■ DATA TO USE ■
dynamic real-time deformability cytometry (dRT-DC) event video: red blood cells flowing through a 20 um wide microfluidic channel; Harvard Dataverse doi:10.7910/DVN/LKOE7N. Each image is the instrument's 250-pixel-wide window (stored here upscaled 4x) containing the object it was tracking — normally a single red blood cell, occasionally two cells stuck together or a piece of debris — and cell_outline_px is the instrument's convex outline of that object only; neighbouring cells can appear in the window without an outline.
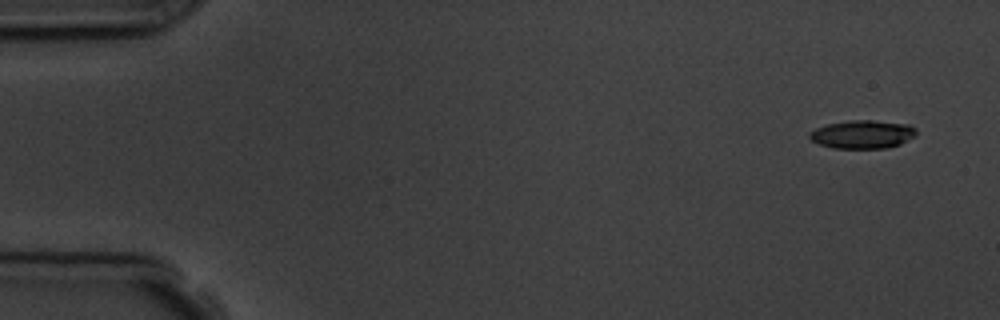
{"species": "common noctule bat (a hibernating species)", "species_latin": "Nyctalus noctula", "temperature_condition": "room temperature", "stored_images_in_passage": 9, "camera_frame_rate_fps": 3000, "um_per_image_px": 0.085, "animal": {"sex": "male", "body_mass_g": 19.5, "forearm_length_mm": 54.6}, "frame": {"image": 1, "passage_image": 1, "time_ms": 0.0, "image_size_px": [1000, 320], "cell_outline_px": [[916, 136], [900, 144], [884, 148], [832, 148], [820, 144], [812, 140], [808, 136], [808, 132], [816, 128], [828, 124], [852, 120], [872, 120], [908, 124], [916, 128]], "centroid_in_image_um": [73.32, 11.41], "position_along_channel_um": 11.7, "area_um2": 17.57}}
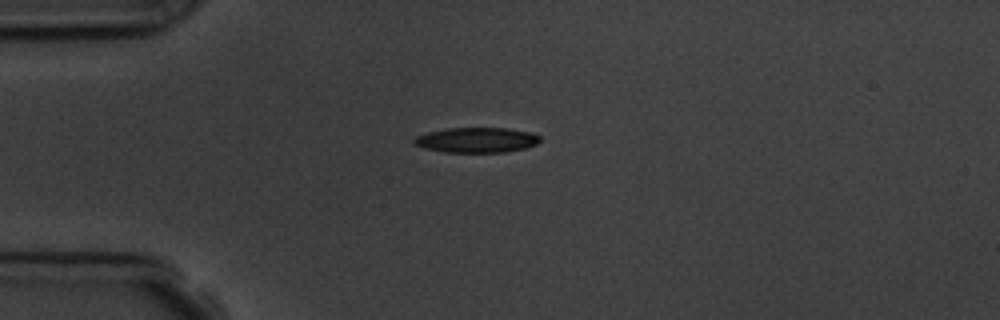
{"frame": {"image": 2, "passage_image": 4, "time_ms": 3.667, "image_size_px": [1000, 320], "cell_outline_px": [[540, 140], [536, 144], [524, 148], [504, 152], [444, 152], [424, 148], [412, 144], [412, 140], [416, 136], [428, 132], [448, 128], [508, 128], [532, 132], [540, 136]], "centroid_in_image_um": [40.49, 11.9], "position_along_channel_um": 44.5, "area_um2": 18.5}}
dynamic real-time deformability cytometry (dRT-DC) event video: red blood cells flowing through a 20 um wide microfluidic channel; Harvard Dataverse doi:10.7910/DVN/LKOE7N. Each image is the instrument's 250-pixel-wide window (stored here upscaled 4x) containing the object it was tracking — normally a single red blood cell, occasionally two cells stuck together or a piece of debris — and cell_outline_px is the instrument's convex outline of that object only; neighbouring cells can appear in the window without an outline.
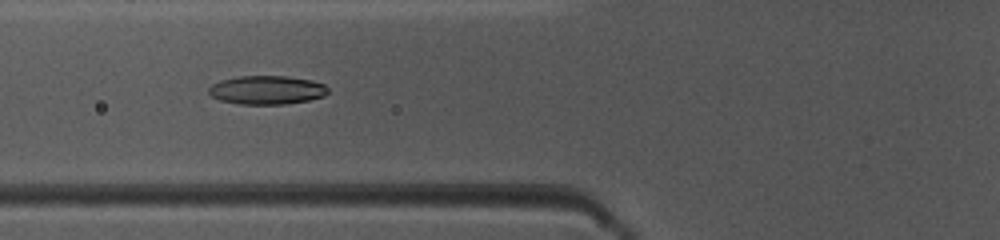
{"species": "common noctule bat (a hibernating species)", "species_latin": "Nyctalus noctula", "temperature_condition": "warm", "stored_images_in_passage": 41, "camera_frame_rate_fps": 3000, "um_per_image_px": 0.085, "animal": {"sex": "female", "body_mass_g": 10.0, "forearm_length_mm": 53.1}, "frame": {"image": 1, "passage_image": 11, "time_ms": 3.333, "image_size_px": [1000, 240], "cell_outline_px": [[328, 92], [324, 96], [308, 100], [284, 104], [240, 104], [220, 100], [212, 96], [208, 92], [208, 88], [212, 84], [220, 80], [240, 76], [284, 76], [312, 80], [324, 84], [328, 88]], "centroid_in_image_um": [22.67, 7.65], "position_along_channel_um": 103.1, "area_um2": 19.88}}
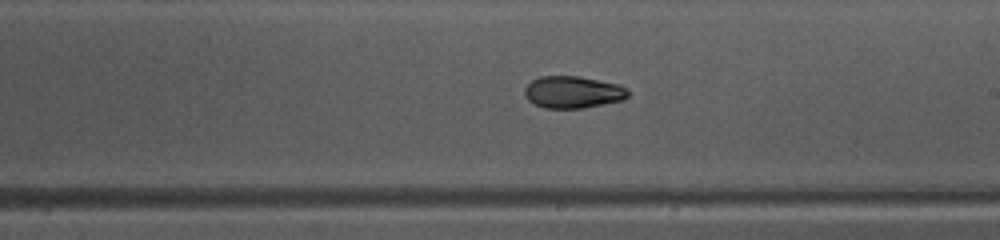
{"frame": {"image": 2, "passage_image": 21, "time_ms": 6.667, "image_size_px": [1000, 240], "cell_outline_px": [[628, 96], [624, 100], [584, 108], [544, 108], [528, 100], [524, 92], [524, 88], [532, 80], [540, 76], [576, 76], [620, 84], [628, 88]], "centroid_in_image_um": [48.72, 7.83], "position_along_channel_um": 240.3, "area_um2": 19.36}}
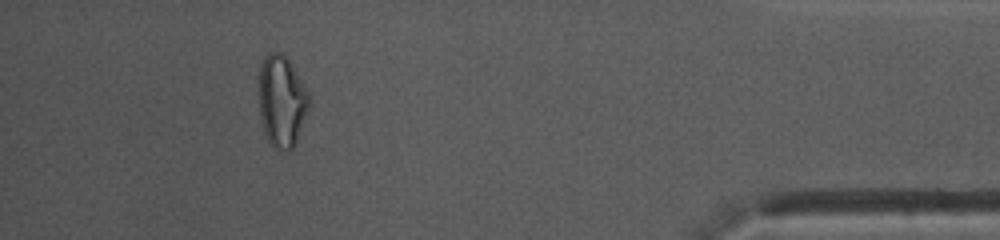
{"frame": {"image": 3, "passage_image": 37, "time_ms": 12.0, "image_size_px": [1000, 240], "cell_outline_px": [[312, 100], [296, 144], [292, 148], [276, 148], [268, 140], [264, 132], [260, 116], [260, 64], [264, 56], [268, 52], [280, 52], [288, 60], [308, 92]], "centroid_in_image_um": [23.97, 8.59], "position_along_channel_um": 411.2, "area_um2": 26.47}, "authors_computed_cell_mechanics": {"area_um2": 19.7098, "velocity_mm_per_s": 4.0931, "shape_relaxation_time_tau1_ms": 6.5202, "shape_relaxation_time_tau2_ms": 4.4026, "deformation_change_tau1": 0.1683, "deformation_change_tau2": 0.1098}}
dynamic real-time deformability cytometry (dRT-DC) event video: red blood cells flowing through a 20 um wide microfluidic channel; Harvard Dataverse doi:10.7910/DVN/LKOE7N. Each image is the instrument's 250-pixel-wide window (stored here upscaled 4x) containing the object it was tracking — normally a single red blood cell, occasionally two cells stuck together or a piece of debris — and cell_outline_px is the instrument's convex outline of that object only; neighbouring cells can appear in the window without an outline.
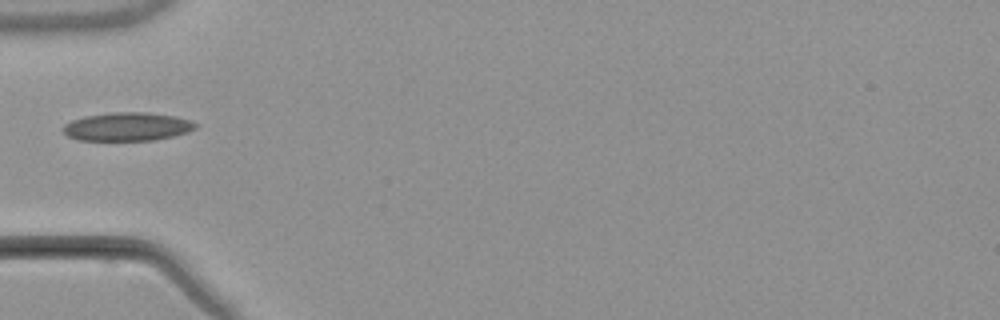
{"species": "common noctule bat (a hibernating species)", "species_latin": "Nyctalus noctula", "temperature_condition": "warm", "stored_images_in_passage": 6, "camera_frame_rate_fps": 3000, "um_per_image_px": 0.085, "animal": {"sex": "male", "body_mass_g": 21.5, "forearm_length_mm": 52.0}, "frame": {"image": 1, "passage_image": 6, "time_ms": 6.667, "image_size_px": [1000, 320], "cell_outline_px": [[196, 128], [188, 132], [172, 136], [152, 140], [80, 140], [68, 136], [60, 128], [64, 124], [72, 120], [84, 116], [112, 112], [148, 112], [176, 116], [188, 120], [196, 124]], "centroid_in_image_um": [10.79, 10.76], "position_along_channel_um": 74.2, "area_um2": 21.91}}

■ TO DO ■
Output the data exactly. Pictures don't belong in the result.

■ SOLUTION BELOW ■
dynamic real-time deformability cytometry (dRT-DC) event video: red blood cells flowing through a 20 um wide microfluidic channel; Harvard Dataverse doi:10.7910/DVN/LKOE7N. Each image is the instrument's 250-pixel-wide window (stored here upscaled 4x) containing the object it was tracking — normally a single red blood cell, occasionally two cells stuck together or a piece of debris — and cell_outline_px is the instrument's convex outline of that object only; neighbouring cells can appear in the window without an outline.
{"species": "common noctule bat (a hibernating species)", "species_latin": "Nyctalus noctula", "temperature_condition": "room temperature", "stored_images_in_passage": 9, "camera_frame_rate_fps": 3000, "um_per_image_px": 0.085, "animal": {"sex": "male", "body_mass_g": 19.5, "forearm_length_mm": 54.6}, "frame": {"image": 1, "passage_image": 1, "time_ms": 0.0, "image_size_px": [1000, 320], "cell_outline_px": [[916, 136], [900, 144], [884, 148], [832, 148], [820, 144], [812, 140], [808, 136], [808, 132], [816, 128], [828, 124], [852, 120], [872, 120], [908, 124], [916, 128]], "centroid_in_image_um": [73.32, 11.41], "position_along_channel_um": 11.7, "area_um2": 17.57}}
{"frame": {"image": 2, "passage_image": 4, "time_ms": 3.667, "image_size_px": [1000, 320], "cell_outline_px": [[540, 140], [536, 144], [524, 148], [504, 152], [444, 152], [424, 148], [412, 144], [412, 140], [416, 136], [428, 132], [448, 128], [508, 128], [532, 132], [540, 136]], "centroid_in_image_um": [40.49, 11.9], "position_along_channel_um": 44.5, "area_um2": 18.5}}
dynamic real-time deformability cytometry (dRT-DC) event video: red blood cells flowing through a 20 um wide microfluidic channel; Harvard Dataverse doi:10.7910/DVN/LKOE7N. Each image is the instrument's 250-pixel-wide window (stored here upscaled 4x) containing the object it was tracking — normally a single red blood cell, occasionally two cells stuck together or a piece of debris — and cell_outline_px is the instrument's convex outline of that object only; neighbouring cells can appear in the window without an outline.
{"species": "common noctule bat (a hibernating species)", "species_latin": "Nyctalus noctula", "temperature_condition": "warm", "stored_images_in_passage": 41, "camera_frame_rate_fps": 3000, "um_per_image_px": 0.085, "animal": {"sex": "female", "body_mass_g": 10.0, "forearm_length_mm": 53.1}, "frame": {"image": 1, "passage_image": 11, "time_ms": 3.333, "image_size_px": [1000, 240], "cell_outline_px": [[328, 92], [324, 96], [308, 100], [284, 104], [240, 104], [220, 100], [212, 96], [208, 92], [208, 88], [212, 84], [220, 80], [240, 76], [284, 76], [312, 80], [324, 84], [328, 88]], "centroid_in_image_um": [22.67, 7.65], "position_along_channel_um": 103.1, "area_um2": 19.88}}
{"frame": {"image": 2, "passage_image": 21, "time_ms": 6.667, "image_size_px": [1000, 240], "cell_outline_px": [[628, 96], [624, 100], [584, 108], [544, 108], [528, 100], [524, 92], [524, 88], [532, 80], [540, 76], [576, 76], [620, 84], [628, 88]], "centroid_in_image_um": [48.72, 7.83], "position_along_channel_um": 240.3, "area_um2": 19.36}}
{"frame": {"image": 3, "passage_image": 37, "time_ms": 12.0, "image_size_px": [1000, 240], "cell_outline_px": [[312, 100], [296, 144], [292, 148], [276, 148], [268, 140], [264, 132], [260, 116], [260, 64], [264, 56], [268, 52], [280, 52], [288, 60], [308, 92]], "centroid_in_image_um": [23.97, 8.59], "position_along_channel_um": 411.2, "area_um2": 26.47}, "authors_computed_cell_mechanics": {"area_um2": 19.7098, "velocity_mm_per_s": 4.0931, "shape_relaxation_time_tau1_ms": 6.5202, "shape_relaxation_time_tau2_ms": 4.4026, "deformation_change_tau1": 0.1683, "deformation_change_tau2": 0.1098}}
dynamic real-time deformability cytometry (dRT-DC) event video: red blood cells flowing through a 20 um wide microfluidic channel; Harvard Dataverse doi:10.7910/DVN/LKOE7N. Each image is the instrument's 250-pixel-wide window (stored here upscaled 4x) containing the object it was tracking — normally a single red blood cell, occasionally two cells stuck together or a piece of debris — and cell_outline_px is the instrument's convex outline of that object only; neighbouring cells can appear in the window without an outline.
{"species": "common noctule bat (a hibernating species)", "species_latin": "Nyctalus noctula", "temperature_condition": "warm", "stored_images_in_passage": 6, "camera_frame_rate_fps": 3000, "um_per_image_px": 0.085, "animal": {"sex": "male", "body_mass_g": 21.5, "forearm_length_mm": 52.0}, "frame": {"image": 1, "passage_image": 6, "time_ms": 6.667, "image_size_px": [1000, 320], "cell_outline_px": [[196, 128], [188, 132], [172, 136], [152, 140], [80, 140], [68, 136], [60, 128], [64, 124], [72, 120], [84, 116], [112, 112], [148, 112], [176, 116], [188, 120], [196, 124]], "centroid_in_image_um": [10.79, 10.76], "position_along_channel_um": 74.2, "area_um2": 21.91}}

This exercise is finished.